Monday, October 16, 2017

Stories of Sexual Harassment: Will You Ask? Will You Listen?


Harass (verb) 1. to annoy persistently  2. to create an unpleasant or hostile situation especially by uninvited and unwelcome verbal or physical contact
            --Merriam-Webster.com

Go ahead. Ask them.

Ask the women in your life--moms and sisters, wives and friends, daughters and neighbors: as a man, ask them, if, as women, they've ever experienced sexual harassment.  A leering look or sexually charged remark from a boss. An invite from a married male colleague for drinks after work.  A dirty joke shared in mixed company designed to embarrass or shock.  An outright pass from a supervisor with the unspoken or spoken understanding that if said pass is accepted one's career might just advance faster.

Ask.  And then just listen.     

I guarantee much of the time you will be shocked by the responses, by the truth that unwanted sexual attention by men towards women in the workplace is still so much more prevalent and common than society, and men, want to face up to. Almost all the women I know have at least one such story to share, often many more.  The fact it takes revelations around a Harvey Weinstein to remind us of this ongoing reality is all the more sad.  Weinstein is the now quickly falling and fading mega-powerful Hollywood producer whose apparently well deserved reputation as a lothario and harasser of women, was first reported in a blockbuster New York Times story last week. 

His story might be more shocking if it wasn't so typical. A powerful man uses the power of his position to intimidate, harass, or exploit women.  It can be a producer or the President, a minister or a CEO, a blue collar boss or a white collar manager.

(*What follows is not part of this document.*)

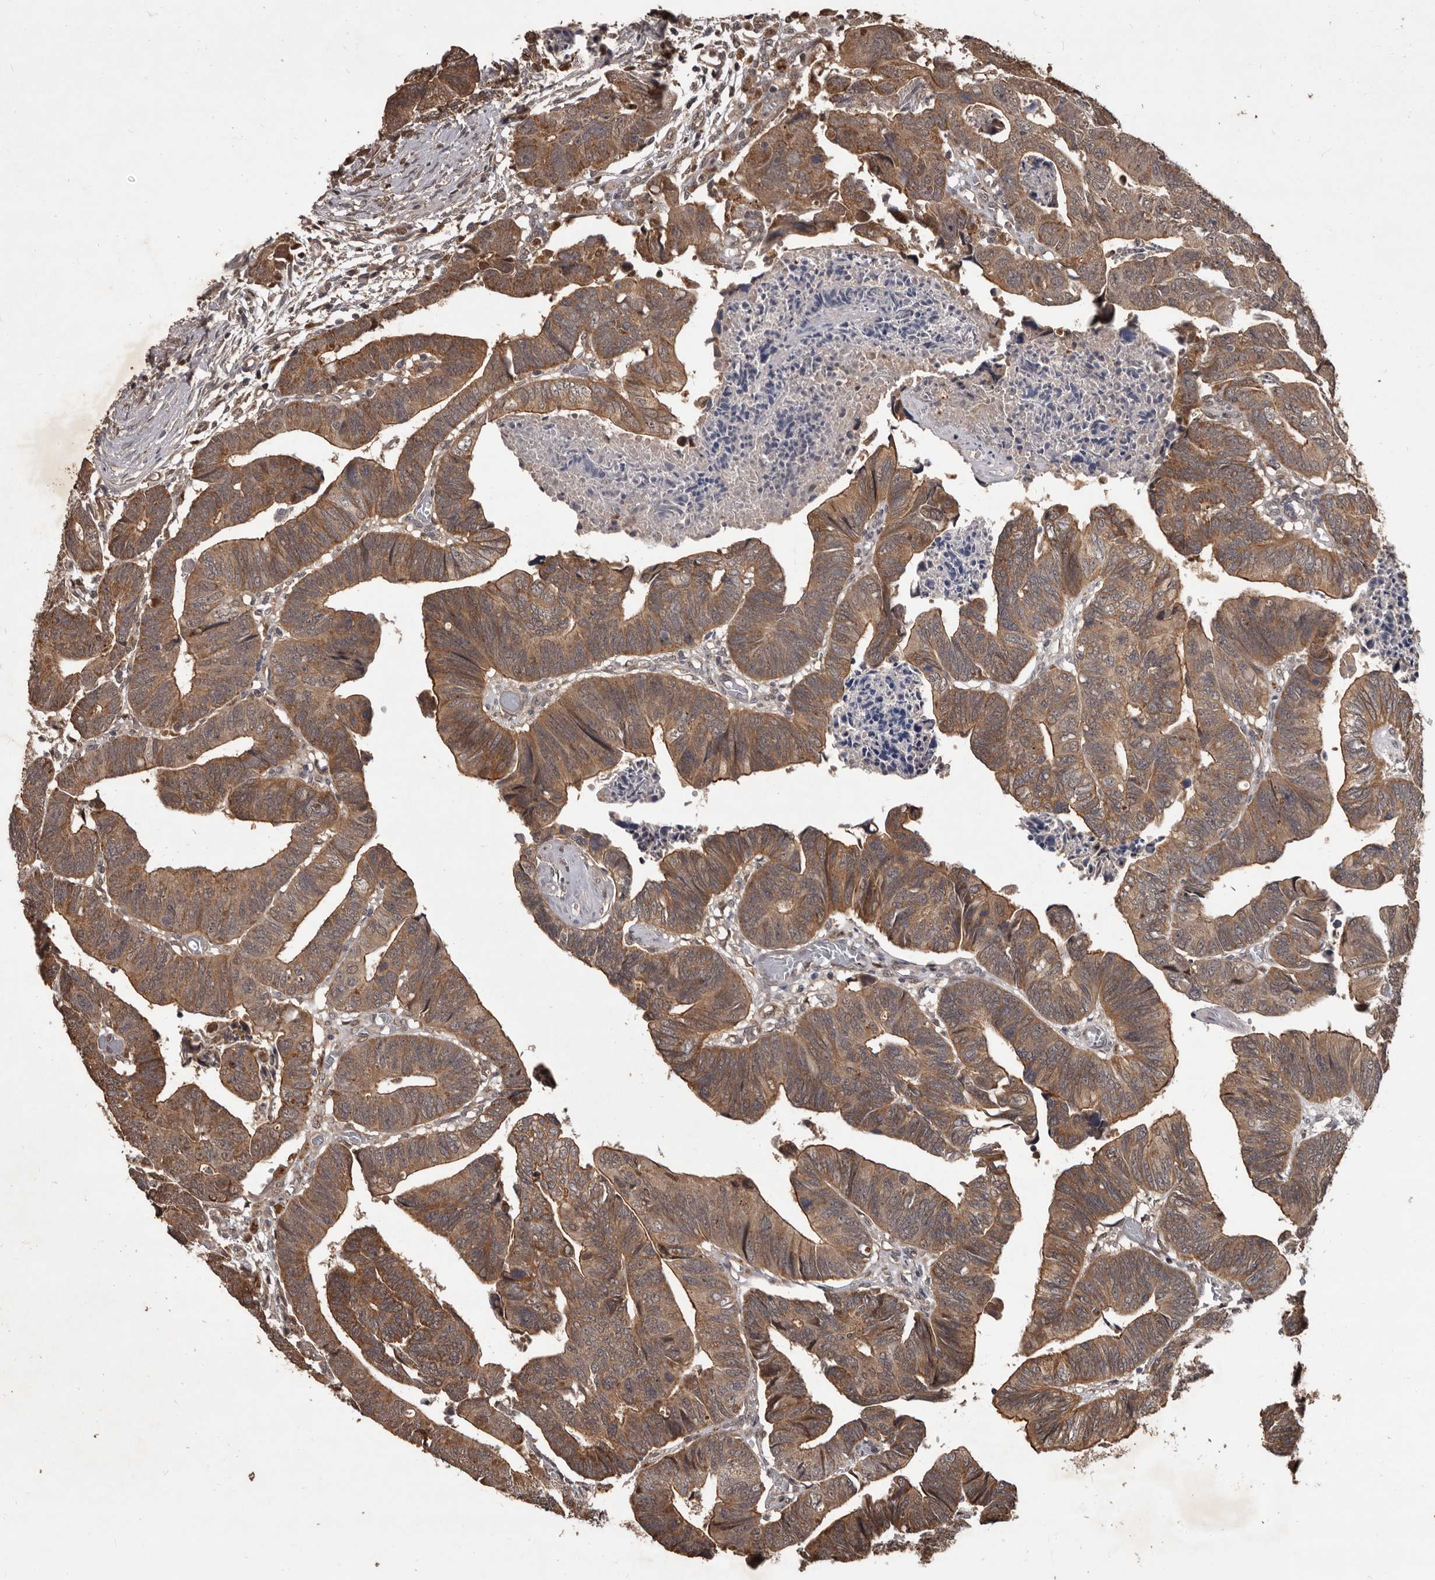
{"staining": {"intensity": "moderate", "quantity": ">75%", "location": "cytoplasmic/membranous"}, "tissue": "colorectal cancer", "cell_type": "Tumor cells", "image_type": "cancer", "snomed": [{"axis": "morphology", "description": "Adenocarcinoma, NOS"}, {"axis": "topography", "description": "Rectum"}], "caption": "Immunohistochemical staining of colorectal cancer (adenocarcinoma) exhibits medium levels of moderate cytoplasmic/membranous positivity in approximately >75% of tumor cells. (DAB IHC, brown staining for protein, blue staining for nuclei).", "gene": "AHR", "patient": {"sex": "female", "age": 65}}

The setting matters less than the power dynamic, a relationship within which the one who has less power is subtly or not so subtly pushed or threatened to "just play along" for if they do not, the implication is clear.  Careers will be delayed, detoured, derailed or destroyed.

The time for self congratulation as a society is over, the comforting myth that we've come "so far".  Yes, the atmosphere in many workplaces is "better" for women, better than in generations past and yet still this stubborn societal sin of harassment (and its twin, bias)  hangs on. We may not be in the age of "Mad Men" any more but in so many major industries, women are grossly underrepresented in circles of power: high tech, government, filmmaking, and religion, to name but a few. This dearth of female leadership creates an atmosphere within which harassment easily flourishes, a locker room mentality.  It's far too easy and normative for "boys to be boys" when boys are the only people in the room.

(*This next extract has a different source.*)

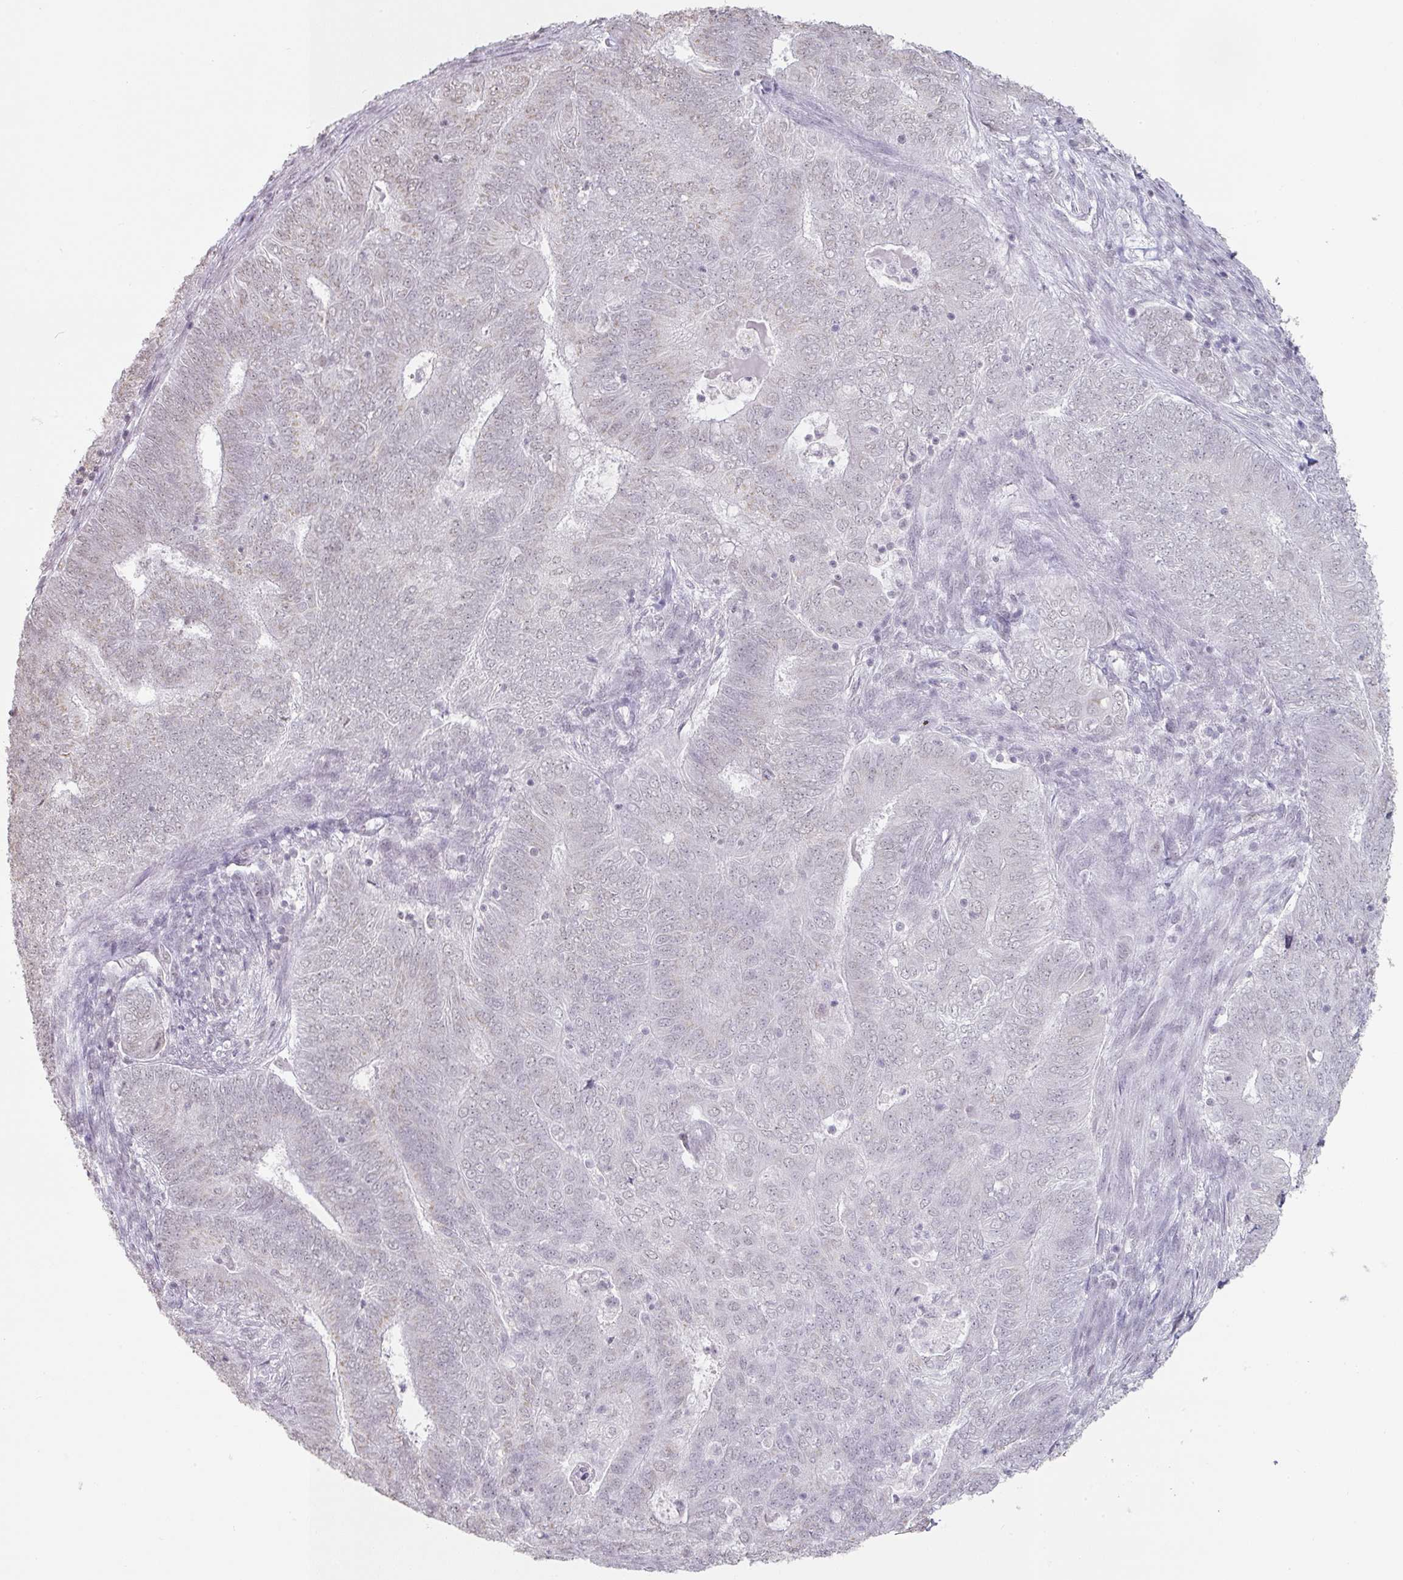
{"staining": {"intensity": "negative", "quantity": "none", "location": "none"}, "tissue": "endometrial cancer", "cell_type": "Tumor cells", "image_type": "cancer", "snomed": [{"axis": "morphology", "description": "Adenocarcinoma, NOS"}, {"axis": "topography", "description": "Endometrium"}], "caption": "This is an IHC micrograph of human endometrial cancer. There is no positivity in tumor cells.", "gene": "SPRR1A", "patient": {"sex": "female", "age": 62}}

I've been blessed in my life to be surrounded by smart, committed, ambitious and talented women, both in my family and in my work. I've grown up in a faith that declares the call by God to serve others has nothing to do with gender and everything to do with faithfulness. And I do so want to live in a world where all of us are given the chance to  become who God makes us to be, without any fear or any prejudice. That's the vision. That's the hope.  For me.

But even more important, that's the hope for Chloe and Caroline and Emily and Kara.  For Barb and Kathy and Lynne and Claire and Mary.  For Mom and Aunt Carol and Nancy and Linda.  Who are the women in your life who need to tell you their story? Who need to be heard? And more important, who needs to soar, to simply be given the chance to take the talents and the gifts that their God has given them and then succeed? Shine?

Go ahead.  Ask.  And then...listen to their stories.